╔══
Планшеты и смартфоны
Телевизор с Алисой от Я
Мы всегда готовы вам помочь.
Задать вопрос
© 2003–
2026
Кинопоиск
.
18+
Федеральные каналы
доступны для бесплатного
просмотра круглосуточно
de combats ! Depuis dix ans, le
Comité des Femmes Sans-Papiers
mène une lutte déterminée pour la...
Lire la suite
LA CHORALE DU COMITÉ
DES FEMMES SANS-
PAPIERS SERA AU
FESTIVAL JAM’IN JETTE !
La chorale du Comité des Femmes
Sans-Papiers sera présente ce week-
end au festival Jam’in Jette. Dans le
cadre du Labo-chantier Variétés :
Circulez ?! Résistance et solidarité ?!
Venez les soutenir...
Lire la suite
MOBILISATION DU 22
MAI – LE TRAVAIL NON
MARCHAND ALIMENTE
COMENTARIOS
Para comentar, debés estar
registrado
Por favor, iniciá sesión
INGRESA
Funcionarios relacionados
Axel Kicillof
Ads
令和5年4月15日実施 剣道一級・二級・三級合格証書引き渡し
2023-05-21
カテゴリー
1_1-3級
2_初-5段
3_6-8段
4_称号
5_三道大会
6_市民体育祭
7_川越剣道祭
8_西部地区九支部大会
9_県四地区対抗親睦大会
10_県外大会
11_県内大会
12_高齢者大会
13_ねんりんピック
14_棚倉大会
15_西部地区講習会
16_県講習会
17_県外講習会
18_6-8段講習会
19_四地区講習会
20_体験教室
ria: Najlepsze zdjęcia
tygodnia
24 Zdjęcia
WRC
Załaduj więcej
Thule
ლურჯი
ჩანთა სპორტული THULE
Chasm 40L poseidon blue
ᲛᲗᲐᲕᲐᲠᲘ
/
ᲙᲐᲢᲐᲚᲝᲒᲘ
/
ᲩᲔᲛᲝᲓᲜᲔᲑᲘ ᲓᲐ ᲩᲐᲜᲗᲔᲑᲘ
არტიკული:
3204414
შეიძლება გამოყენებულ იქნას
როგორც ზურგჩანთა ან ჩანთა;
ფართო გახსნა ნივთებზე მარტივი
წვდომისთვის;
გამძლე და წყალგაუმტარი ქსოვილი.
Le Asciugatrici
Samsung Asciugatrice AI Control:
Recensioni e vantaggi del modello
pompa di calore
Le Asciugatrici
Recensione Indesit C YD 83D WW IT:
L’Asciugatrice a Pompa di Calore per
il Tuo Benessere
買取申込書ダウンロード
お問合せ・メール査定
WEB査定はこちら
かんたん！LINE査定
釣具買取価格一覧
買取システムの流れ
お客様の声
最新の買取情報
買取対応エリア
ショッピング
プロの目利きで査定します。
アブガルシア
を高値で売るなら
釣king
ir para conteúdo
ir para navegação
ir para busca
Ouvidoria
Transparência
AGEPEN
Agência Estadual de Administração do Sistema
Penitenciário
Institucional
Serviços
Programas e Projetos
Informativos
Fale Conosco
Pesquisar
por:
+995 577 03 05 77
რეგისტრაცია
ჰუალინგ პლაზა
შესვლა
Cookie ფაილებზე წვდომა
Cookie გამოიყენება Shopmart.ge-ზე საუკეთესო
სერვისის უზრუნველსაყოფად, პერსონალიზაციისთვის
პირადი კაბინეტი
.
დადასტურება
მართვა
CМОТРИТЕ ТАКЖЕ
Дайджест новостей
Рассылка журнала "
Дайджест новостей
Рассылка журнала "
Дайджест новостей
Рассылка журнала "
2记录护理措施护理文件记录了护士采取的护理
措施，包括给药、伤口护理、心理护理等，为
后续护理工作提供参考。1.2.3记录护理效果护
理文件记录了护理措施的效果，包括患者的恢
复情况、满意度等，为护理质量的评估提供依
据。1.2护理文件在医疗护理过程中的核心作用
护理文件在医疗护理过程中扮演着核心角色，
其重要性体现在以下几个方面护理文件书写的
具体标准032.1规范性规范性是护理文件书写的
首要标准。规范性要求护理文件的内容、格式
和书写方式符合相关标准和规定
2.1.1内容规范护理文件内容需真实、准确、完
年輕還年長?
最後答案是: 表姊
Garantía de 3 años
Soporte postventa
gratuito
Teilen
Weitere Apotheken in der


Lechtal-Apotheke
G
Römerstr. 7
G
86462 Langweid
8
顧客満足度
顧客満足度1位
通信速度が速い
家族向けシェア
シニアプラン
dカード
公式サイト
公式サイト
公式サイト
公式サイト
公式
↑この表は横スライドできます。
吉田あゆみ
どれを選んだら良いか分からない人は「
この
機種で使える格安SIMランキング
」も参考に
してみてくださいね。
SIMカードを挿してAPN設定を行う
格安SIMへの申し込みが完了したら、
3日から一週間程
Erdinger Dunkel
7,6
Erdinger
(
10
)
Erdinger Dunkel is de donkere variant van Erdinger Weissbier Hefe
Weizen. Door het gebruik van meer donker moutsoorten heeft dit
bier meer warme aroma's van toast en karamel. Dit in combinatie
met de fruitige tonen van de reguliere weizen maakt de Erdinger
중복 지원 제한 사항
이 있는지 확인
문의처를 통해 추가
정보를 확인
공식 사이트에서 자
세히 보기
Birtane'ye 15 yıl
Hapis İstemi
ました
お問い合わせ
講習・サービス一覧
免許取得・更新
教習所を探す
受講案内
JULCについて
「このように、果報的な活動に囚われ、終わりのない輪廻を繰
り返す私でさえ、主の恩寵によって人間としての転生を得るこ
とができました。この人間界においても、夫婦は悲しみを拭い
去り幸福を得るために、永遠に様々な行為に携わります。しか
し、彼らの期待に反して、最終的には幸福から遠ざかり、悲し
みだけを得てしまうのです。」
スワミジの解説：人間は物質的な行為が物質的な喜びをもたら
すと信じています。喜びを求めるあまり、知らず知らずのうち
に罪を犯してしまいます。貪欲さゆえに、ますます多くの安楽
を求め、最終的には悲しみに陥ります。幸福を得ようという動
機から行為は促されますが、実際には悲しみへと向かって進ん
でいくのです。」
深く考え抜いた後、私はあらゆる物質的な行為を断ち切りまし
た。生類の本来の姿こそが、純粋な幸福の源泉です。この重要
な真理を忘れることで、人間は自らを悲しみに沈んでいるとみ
╚══
[WRITTEN TASK] The response should consist of every record, written out exactly as given.

[FINAL ANSWER]
Планшеты и смартфоны
Телевизор с Алисой от Я
Мы всегда готовы вам помочь.
Задать вопрос
© 2003–
2026
Кинопоиск
.
18+
Федеральные каналы
доступны для бесплатного
просмотра круглосуточно
de combats ! Depuis dix ans, le
Comité des Femmes Sans-Papiers
mène une lutte déterminée pour la...
Lire la suite
LA CHORALE DU COMITÉ
DES FEMMES SANS-
PAPIERS SERA AU
FESTIVAL JAM’IN JETTE !
La chorale du Comité des Femmes
Sans-Papiers sera présente ce week-
end au festival Jam’in Jette. Dans le
cadre du Labo-chantier Variétés :
Circulez ?! Résistance et solidarité ?!
Venez les soutenir...
Lire la suite
MOBILISATION DU 22
MAI – LE TRAVAIL NON
MARCHAND ALIMENTE
COMENTARIOS
Para comentar, debés estar
registrado
Por favor, iniciá sesión
INGRESA
Funcionarios relacionados
Axel Kicillof
Ads
令和5年4月15日実施 剣道一級・二級・三級合格証書引き渡し
2023-05-21
カテゴリー
1_1-3級
2_初-5段
3_6-8段
4_称号
5_三道大会
6_市民体育祭
7_川越剣道祭
8_西部地区九支部大会
9_県四地区対抗親睦大会
10_県外大会
11_県内大会
12_高齢者大会
13_ねんりんピック
14_棚倉大会
15_西部地区講習会
16_県講習会
17_県外講習会
18_6-8段講習会
19_四地区講習会
20_体験教室
ria: Najlepsze zdjęcia
tygodnia
24 Zdjęcia
WRC
Załaduj więcej
Thule
ლურჯი
ჩანთა სპორტული THULE
Chasm 40L poseidon blue
ᲛᲗᲐᲕᲐᲠᲘ
/
ᲙᲐᲢᲐᲚᲝᲒᲘ
/
ᲩᲔᲛᲝᲓᲜᲔᲑᲘ ᲓᲐ ᲩᲐᲜᲗᲔᲑᲘ
არტიკული:
3204414
შეიძლება გამოყენებულ იქნას
როგორც ზურგჩანთა ან ჩანთა;
ფართო გახსნა ნივთებზე მარტივი
წვდომისთვის;
გამძლე და წყალგაუმტარი ქსოვილი.
Le Asciugatrici
Samsung Asciugatrice AI Control:
Recensioni e vantaggi del modello
pompa di calore
Le Asciugatrici
Recensione Indesit C YD 83D WW IT:
L’Asciugatrice a Pompa di Calore per
il Tuo Benessere
買取申込書ダウンロード
お問合せ・メール査定
WEB査定はこちら
かんたん！LINE査定
釣具買取価格一覧
買取システムの流れ
お客様の声
最新の買取情報
買取対応エリア
ショッピング
プロの目利きで査定します。
アブガルシア
を高値で売るなら
釣king
ir para conteúdo
ir para navegação
ir para busca
Ouvidoria
Transparência
AGEPEN
Agência Estadual de Administração do Sistema
Penitenciário
Institucional
Serviços
Programas e Projetos
Informativos
Fale Conosco
Pesquisar
por:
+995 577 03 05 77
რეგისტრაცია
ჰუალინგ პლაზა
შესვლა
Cookie ფაილებზე წვდომა
Cookie გამოიყენება Shopmart.ge-ზე საუკეთესო
სერვისის უზრუნველსაყოფად, პერსონალიზაციისთვის
პირადი კაბინეტი
.
დადასტურება
მართვა
CМОТРИТЕ ТАКЖЕ
Дайджест новостей
Рассылка журнала "
Дайджест новостей
Рассылка журнала "
Дайджест новостей
Рассылка журнала "
2记录护理措施护理文件记录了护士采取的护理
措施，包括给药、伤口护理、心理护理等，为
后续护理工作提供参考。1.2.3记录护理效果护
理文件记录了护理措施的效果，包括患者的恢
复情况、满意度等，为护理质量的评估提供依
据。1.2护理文件在医疗护理过程中的核心作用
护理文件在医疗护理过程中扮演着核心角色，
其重要性体现在以下几个方面护理文件书写的
具体标准032.1规范性规范性是护理文件书写的
首要标准。规范性要求护理文件的内容、格式
和书写方式符合相关标准和规定
2.1.1内容规范护理文件内容需真实、准确、完
年輕還年長?
最後答案是: 表姊
Garantía de 3 años
Soporte postventa
gratuito
Teilen
Weitere Apotheken in der


Lechtal-Apotheke
G
Römerstr. 7
G
86462 Langweid
8
顧客満足度
顧客満足度1位
通信速度が速い
家族向けシェア
シニアプラン
dカード
公式サイト
公式サイト
公式サイト
公式サイト
公式
↑この表は横スライドできます。
吉田あゆみ
どれを選んだら良いか分からない人は「
この
機種で使える格安SIMランキング
」も参考に
してみてくださいね。
SIMカードを挿してAPN設定を行う
格安SIMへの申し込みが完了したら、
3日から一週間程
Erdinger Dunkel
7,6
Erdinger
(
10
)
Erdinger Dunkel is de donkere variant van Erdinger Weissbier Hefe
Weizen. Door het gebruik van meer donker moutsoorten heeft dit
bier meer warme aroma's van toast en karamel. Dit in combinatie
met de fruitige tonen van de reguliere weizen maakt de Erdinger
중복 지원 제한 사항
이 있는지 확인
문의처를 통해 추가
정보를 확인
공식 사이트에서 자
세히 보기
Birtane'ye 15 yıl
Hapis İstemi
ました
お問い合わせ
講習・サービス一覧
免許取得・更新
教習所を探す
受講案内
JULCについて
「このように、果報的な活動に囚われ、終わりのない輪廻を繰
り返す私でさえ、主の恩寵によって人間としての転生を得るこ
とができました。この人間界においても、夫婦は悲しみを拭い
去り幸福を得るために、永遠に様々な行為に携わります。しか
し、彼らの期待に反して、最終的には幸福から遠ざかり、悲し
みだけを得てしまうのです。」
スワミジの解説：人間は物質的な行為が物質的な喜びをもたら
すと信じています。喜びを求めるあまり、知らず知らずのうち
に罪を犯してしまいます。貪欲さゆえに、ますます多くの安楽
を求め、最終的には悲しみに陥ります。幸福を得ようという動
機から行為は促されますが、実際には悲しみへと向かって進ん
でいくのです。」
深く考え抜いた後、私はあらゆる物質的な行為を断ち切りまし
た。生類の本来の姿こそが、純粋な幸福の源泉です。この重要
な真理を忘れることで、人間は自らを悲しみに沈んでいるとみ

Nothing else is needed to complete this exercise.